The now fully realized bag is filled to its maximum weight capacity with a medium (usually polypropylene resin pellets) and then hung on a rack by the four lifting loops. A hydraulic press with a steel plate on the tip is then extended down into the bag to test the overall strength of the bag.
Pictured - One big rig by Armstrong
Here is a great video of a bag being tested to failure in the above testing rig. You never want to hear that "pop" in the field.
You might think that it has to hold up to 5,000 kgs worth of downward force and that’s all, but that is incorrect. That is actually known as the final “Peak Load” test but, before we get to that point, a 5:1 bag has to survive 30 cycles of 2,000 kgs BEFORE the final peak load test.
That’s right; it’s 2,000 kgs of downward force applied 30 times, THEN the bag has to sustain 5,000 kgs of pressure in order for the bag to pass inspection and become a viable and safe design. It’s amazing that a plastic bag weighing only 2 kgs itself can withstand more than 5,000 kgs of pressure.
Pictured - A marvel of engineering disguised as a simple bag
A bulk bag with a SF of 5:1 is considered a single-trip, or one-way bag. It is manufactured to be filled and shipped once and not recommended for multiple use.
These standards were implemented in the mid 80’s by the EFIBCA (European Flexible Intermediate Bulk Container Association) and more recently entrenched by the ultimate ISO 21898 standard of bulk bag manufacturing.
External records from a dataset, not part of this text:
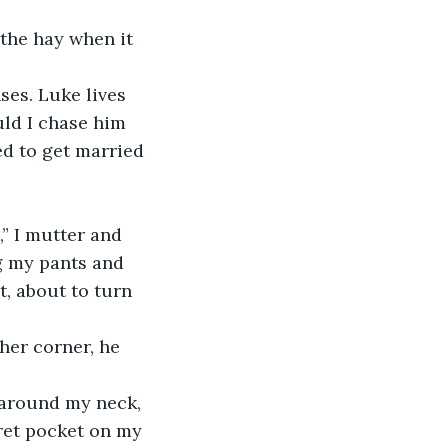
 the hay when it 
ses. Luke lives 
ld I chase him 
ed to get married 
,” I mutter and 
ng my pants and 
t, about to turn 
ther corner, he 
t around my neck, 
cret pocket on my 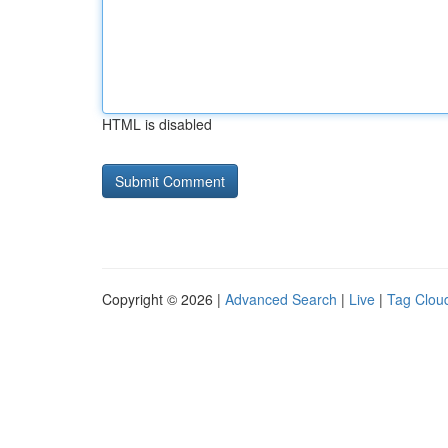
HTML is disabled
Copyright © 2026 |
Advanced Search
|
Live
|
Tag Clou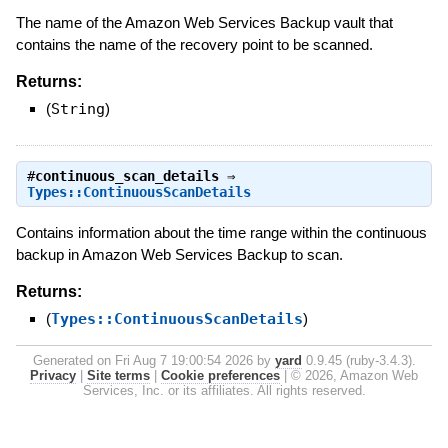
The name of the Amazon Web Services Backup vault that
contains the name of the recovery point to be scanned.
Returns:
(
String
)
#
continuous_scan_details
⇒
Types::ContinuousScanDetails
Contains information about the time range within the continuous
backup in Amazon Web Services Backup to scan.
Returns:
(
Types::ContinuousScanDetails
)
Generated on Fri Aug 7 19:00:54 2026 by
yard
0.9.45 (ruby-3.4.3).
Privacy
|
Site terms
|
Cookie preferences
|
© 2026, Amazon Web
Services, Inc. or its affiliates. All rights reserved.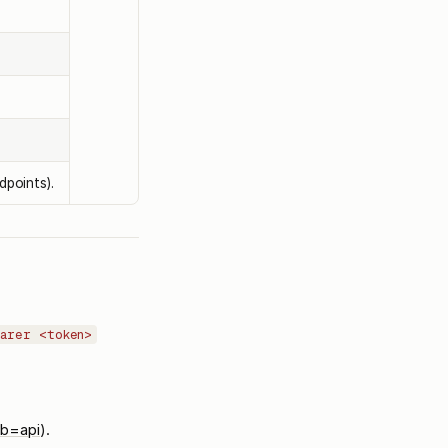
dpoints).
earer <token>
ab=api
).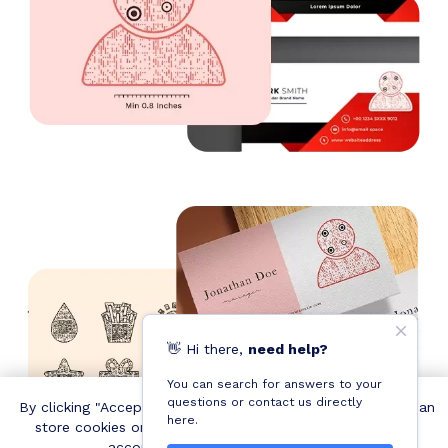
👋
Hi
there,
need help?
You can search for answers to your
questions or contact us directly
By clicking "Accept all cookies", you agree QRCodeChimp can
here.
store cookies on your device and disclose information in
accordance with our
Cookie Policy
.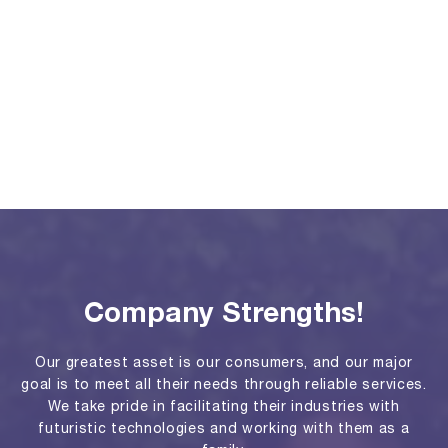
Company Strengths!
Our greatest asset is our consumers, and our major
goal is to meet all their needs through reliable services.
We take pride in facilitating their industries with
futuristic technologies and working with them as a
Those 5:1 bags are really tough and durable but there are bags out there that are even tougher!
Another common Safety Factor is 6:1 and it applies to HazMat and multi-trip bags. We have great info on HazMat bags already, so let’s look into multi-trip bags today.
A multi-trip bag is just that; a bag that can be handled multiple times and often by different conveyance methods as well. The same design process is implemented as a 5:1 bag, but the testing is much more robust and demanding.
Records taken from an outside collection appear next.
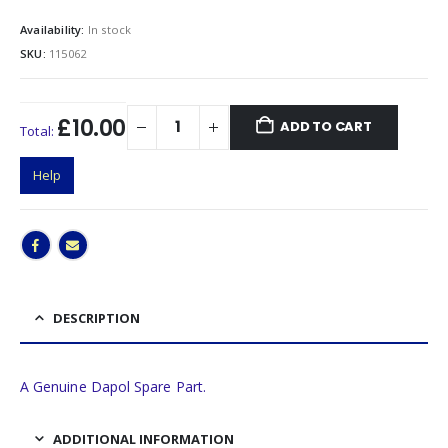
Availability:
In stock
SKU:
115062
£10.00
ADD TO CART
Total:
Help
DESCRIPTION
A Genuine Dapol Spare Part.
ADDITIONAL INFORMATION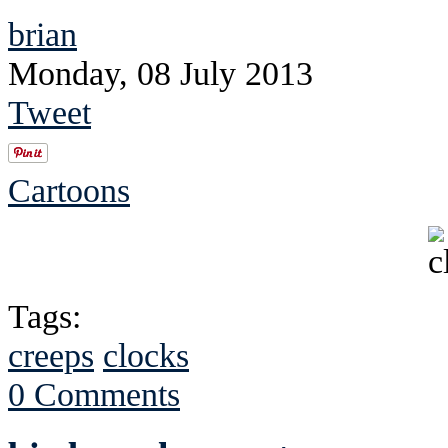
brian
Monday, 08 July 2013
Tweet
Cartoons
Tags:
creeps
clocks
0 Comments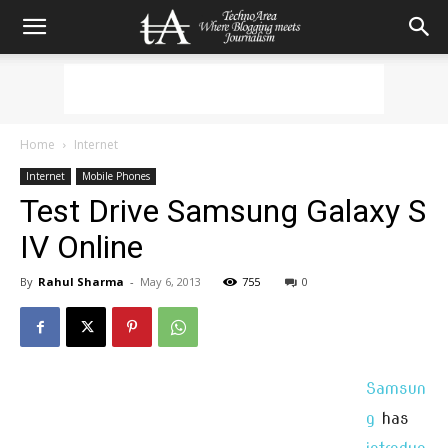
Home
Internet
Internet
Mobile Phones
Test Drive Samsung Galaxy S
IV Online
By
Rahul Sharma
-
May 6, 2013
755
0
Samsun
g
has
Again, the bag is placed in a rig, filled with a medium, and then hydraulically pushed to failure. The main difference is a 1000 kg bag must now withstand a minimum of 6,000 kgs of pressure instead of 5,000! In addition, the cycle test is now 70 cycles of quadruple the SWL!
A 1,000 kg 6:1 bag will be subjected to 4,000 kgs of pressure 70 times, followed by sustaining a peak load of 6,000 kg equivalent pressure… Incredible!
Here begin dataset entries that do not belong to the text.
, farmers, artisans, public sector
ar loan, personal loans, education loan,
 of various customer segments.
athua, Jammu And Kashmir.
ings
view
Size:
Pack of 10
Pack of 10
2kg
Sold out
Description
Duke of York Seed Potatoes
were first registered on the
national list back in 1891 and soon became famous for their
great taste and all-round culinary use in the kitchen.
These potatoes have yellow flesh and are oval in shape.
It’s not only just as simple as building a tougher bag. Often, conditions and circumstances of each unique client result in additional support required. Things like reinforced lifting loops, safety bands, loop sleeves, and other additional safety considerations may be needed. Working with a reputable bulk packaging supply company will ensure you have exactly what is required to cover efficiency and safety.
As with all safety requirements, once the supplier has done their part, it is up to the user to practice due diligence and make sure to follow the safety handling instructions printed on the labels of every bag in order to maintain a safe working environment.
If your ultra-tough, perfectly designed multi-trip bag has been stabbed clean through by a forklift tine, it’s not going to work no matter how well it was built! Being cautious of wear and tear or any kind of damage to the bags along the way will help to ensure a safe trip to the bag’s final destination.